Heil: Die sinkenden Inzidenzen sind erfreulich. Daran haben auch die Arbeitsschutzregelungen der letzten Monate einen Anteil. Aber wir müssen wachsam sein. Deswegen werden wir nächste Woche im Kabinett einige der Regeln über den Sommer hinaus verlängern. Arbeitgeber müssen ihren Mitarbeitern also weiterhin Tests anbieten, auch Abstandsregeln und Maskenpflicht bleiben vielfach in Kraft. Aber es gibt Lockerungen etwa bei den Quadratmeterbegrenzungen.
Berliner Morgenpost: Und die Homeoffice-Pflicht?
Heil: Sie gehört nicht dazu und läuft zum 30. Juni aus. Die Pflicht, Homeoffice anzubieten oder zu nutzen, ist im Sommer in dieser Schärfe nicht mehr aufrecht zu erhalten. Viele Beschäftigte haben auch Lust, ihre Kollegen endlich mal wiederzusehen. Sollte sich wider Erwarten die Pandemie aber wieder verschlimmern, können wir kurzfristig wieder solche Regeln in Kraft setzen.
Berliner Morgenpost: Viele Arbeitnehmerinnen und Arbeitnehmer beklagen eine Zweiklassengesellschaft zwischen denen, die sicher zu Hause arbeiten dürfen und den anderen, die an den Arbeitsplatz müssen.
Heil: Ja, diese Klagen habe ich gehört. Aber es gibt Berufe, in denen geht kein Homeoffice. Ob im Stahlwerk, an der Supermarktkasse oder in der Lagerlogistik. Deshalb haben wir von Beginn an den Corona-Arbeitsschutz immer wieder angepasst, um dort die Menschen zu schützen. Auf der anderen Seite ist die Pandemie ein ungeplanter Großversuch, bei dem herausgekommen ist, dass Homeoffice in sehr vielen Berufen möglich ist. In Spitzenzeiten haben bis zu 48 Prozent der Beschäftigten zumindest zeitweise zuhause gearbeitet. Das läuft nicht immer gut, vor allem nicht, weil Homeoffice und Homeschooling nicht zusammen gehen. Und das soll nicht der Normalfall werden. Aber ich bin dafür, dass wir aus dieser Corona-Zeit Erfahrungen auch für Zeiten ohne Pandemie umsetzen.

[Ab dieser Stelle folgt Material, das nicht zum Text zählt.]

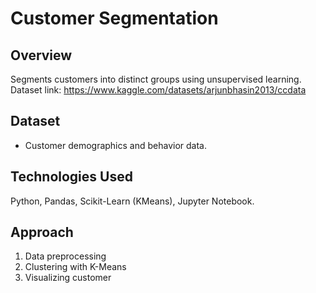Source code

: # Customer Segmentation

## Overview

Segments customers into distinct groups using unsupervised learning.
Dataset link: https://www.kaggle.com/datasets/arjunbhasin2013/ccdata

## Dataset

- Customer demographics and behavior data.

## Technologies Used

Python, Pandas, Scikit-Learn (KMeans), Jupyter Notebook.

## Approach

1. Data preprocessing
2. Clustering with K-Means
3. Visualizing customer

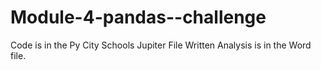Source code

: # Module-4-pandas--challenge

Code is in the Py City Schools Jupiter File
Written Analysis is in the Word file.

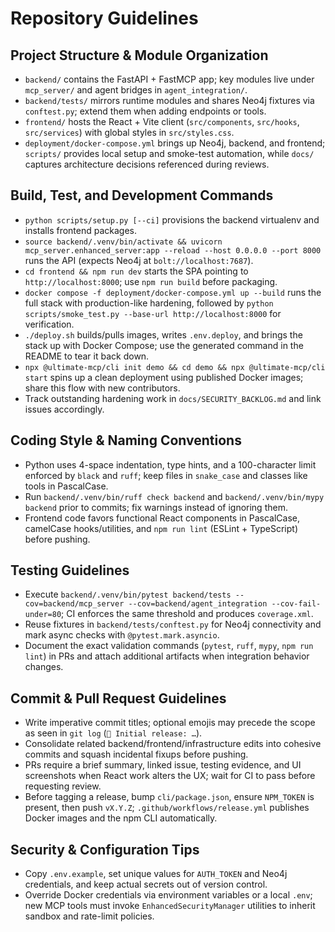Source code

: # Repository Guidelines

## Project Structure & Module Organization
- `backend/` contains the FastAPI + FastMCP app; key modules live under `mcp_server/` and agent bridges in `agent_integration/`.
- `backend/tests/` mirrors runtime modules and shares Neo4j fixtures via `conftest.py`; extend them when adding endpoints or tools.
- `frontend/` hosts the React + Vite client (`src/components`, `src/hooks`, `src/services`) with global styles in `src/styles.css`.
- `deployment/docker-compose.yml` brings up Neo4j, backend, and frontend; `scripts/` provides local setup and smoke-test automation, while `docs/` captures architecture decisions referenced during reviews.

## Build, Test, and Development Commands
- `python scripts/setup.py [--ci]` provisions the backend virtualenv and installs frontend packages.
- `source backend/.venv/bin/activate && uvicorn mcp_server.enhanced_server:app --reload --host 0.0.0.0 --port 8000` runs the API (expects Neo4j at `bolt://localhost:7687`).
- `cd frontend && npm run dev` starts the SPA pointing to `http://localhost:8000`; use `npm run build` before packaging.
- `docker compose -f deployment/docker-compose.yml up --build` runs the full stack with production-like hardening, followed by `python scripts/smoke_test.py --base-url http://localhost:8000` for verification.
- `./deploy.sh` builds/pulls images, writes `.env.deploy`, and brings the stack up with Docker Compose; use the generated command in the README to tear it back down.
- `npx @ultimate-mcp/cli init demo && cd demo && npx @ultimate-mcp/cli start` spins up a clean deployment using published Docker images; share this flow with new contributors.
- Track outstanding hardening work in `docs/SECURITY_BACKLOG.md` and link issues accordingly.

## Coding Style & Naming Conventions
- Python uses 4-space indentation, type hints, and a 100-character limit enforced by `black` and `ruff`; keep files in `snake_case` and classes like tools in PascalCase.
- Run `backend/.venv/bin/ruff check backend` and `backend/.venv/bin/mypy backend` prior to commits; fix warnings instead of ignoring them.
- Frontend code favors functional React components in PascalCase, camelCase hooks/utilities, and `npm run lint` (ESLint + TypeScript) before pushing.

## Testing Guidelines
- Execute `backend/.venv/bin/pytest backend/tests --cov=backend/mcp_server --cov=backend/agent_integration --cov-fail-under=80`; CI enforces the same threshold and produces `coverage.xml`.
- Reuse fixtures in `backend/tests/conftest.py` for Neo4j connectivity and mark async checks with `@pytest.mark.asyncio`.
- Document the exact validation commands (`pytest`, `ruff`, `mypy`, `npm run lint`) in PRs and attach additional artifacts when integration behavior changes.

## Commit & Pull Request Guidelines
- Write imperative commit titles; optional emojis may precede the scope as seen in `git log` (`🚀 Initial release: …`).
- Consolidate related backend/frontend/infrastructure edits into cohesive commits and squash incidental fixups before pushing.
- PRs require a brief summary, linked issue, testing evidence, and UI screenshots when React work alters the UX; wait for CI to pass before requesting review.
- Before tagging a release, bump `cli/package.json`, ensure `NPM_TOKEN` is present, then push `vX.Y.Z`; `.github/workflows/release.yml` publishes Docker images and the npm CLI automatically.

## Security & Configuration Tips
- Copy `.env.example`, set unique values for `AUTH_TOKEN` and Neo4j credentials, and keep actual secrets out of version control.
- Override Docker credentials via environment variables or a local `.env`; new MCP tools must invoke `EnhancedSecurityManager` utilities to inherit sandbox and rate-limit policies.
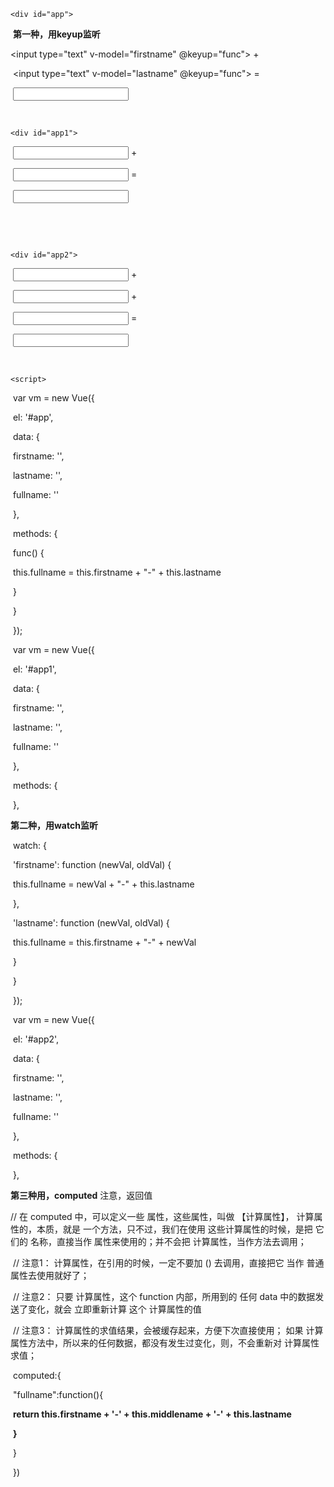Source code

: <body>

    <div id="app">

​        **第一种，用keyup监听**

<input type="text" v-model="firstname" @keyup="func"> +

​        <input type="text" v-model="lastname" @keyup="func"> =

​        <input type="text" v-model="fullname">

​    </div>

    <div id="app1">

​        <input type="text" v-model="firstname"> +

​        <input type="text" v-model="lastname"> =

​        <input type="text" v-model="fullname">

​    </div>

​    

    <div id="app2">

​            <input type="text" v-model="firstname"> +

​            <input type="text" v-model="middlename"> +

​            <input type="text" v-model="lastname"> =

​            <input type="text" v-model="fullname">

​        </div>

    <script>

​        var vm = new Vue({

​            el: '#app',

​            data: {

​                firstname: '',

​                lastname: '',

​                fullname: ''

​            },

​            methods: {

​                func() {

​                    this.fullname = this.firstname + "-" + this.lastname

​                }

​            }

​        });

​        var vm = new Vue({

​            el: '#app1',

​            data: {

​                firstname: '',

​                lastname: '',

​                fullname: ''

​            },

​            methods: {

​            },

**第二种，用watch监听**

​            watch: {

​                'firstname': function (newVal, oldVal) {

​                    this.fullname = newVal + "-" + this.lastname

​                },

​                'lastname': function (newVal, oldVal) {

​                    this.fullname = this.firstname + "-" + newVal

​                }

​            }

​        });

​        var vm = new Vue({

​            el: '#app2',

​            data: {

​                firstname: '',

​                lastname: '',

​                fullname: ''

​            },

​            methods: {

​            },

**第三种用，computed**   注意，返回值

 // 在 computed 中，可以定义一些 属性，这些属性，叫做 【计算属性】， 计算属性的，本质，就是 一个方法，只不过，我们在使用 这些计算属性的时候，是把 它们的 名称，直接当作 属性来使用的；并不会把 计算属性，当作方法去调用；

​        // 注意1： 计算属性，在引用的时候，一定不要加 () 去调用，直接把它 当作 普通 属性去使用就好了；

​        // 注意2： 只要 计算属性，这个 function 内部，所用到的 任何 data 中的数据发送了变化，就会 立即重新计算 这个 计算属性的值

​        // 注意3： 计算属性的求值结果，会被缓存起来，方便下次直接使用； 如果 计算属性方法中，所以来的任何数据，都没有发生过变化，则，不会重新对 计算属性求值；

​           computed:{

​               "fullname":function(){

​                **return this.firstname + '-' + this.middlename + '-' + this.lastname**

​               **}**

​           }

​        })

​    </script>

</body>

</html>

Berliner Morgenpost: Welche wären das?
Heil: Viele Menschen wollen zumindest ein paar Tage im Monat die Möglichkeit nutzen, im Homeoffice zu arbeiten. Dafür will ich den Beschäftigten, bei denen das betrieblich möglich ist, rechtlich den Rücken stärken. Es geht mir nicht um Zwang, sondern um Freiwilligkeit. Gleichzeitig darf das nicht zur Entgrenzung der Arbeit im Privatleben führen. Auch im Homeoffice muss mal Feierabend sein.
Berliner Morgenpost: Verstehen Sie Chefs, die sagen: Ich will bestimmen, wo die Leute arbeiten, die ich bezahle?
Heil: Natürlich hat ein Chef das Recht, seinen Betrieb zu organisieren. Aber den Mitarbeitern aus Prinzip oder willkürlich ein oder zwei Tage Homeoffice zu verweigern, obwohl es technisch möglich wäre, ist für mich eine altmodische Haltung. Arbeit muss zum Leben passen. In der Pandemie wurde hoffentlich auch beim letzten das Gerücht widerlegt, dass im Homeoffice alle faul auf dem Sofa liegen.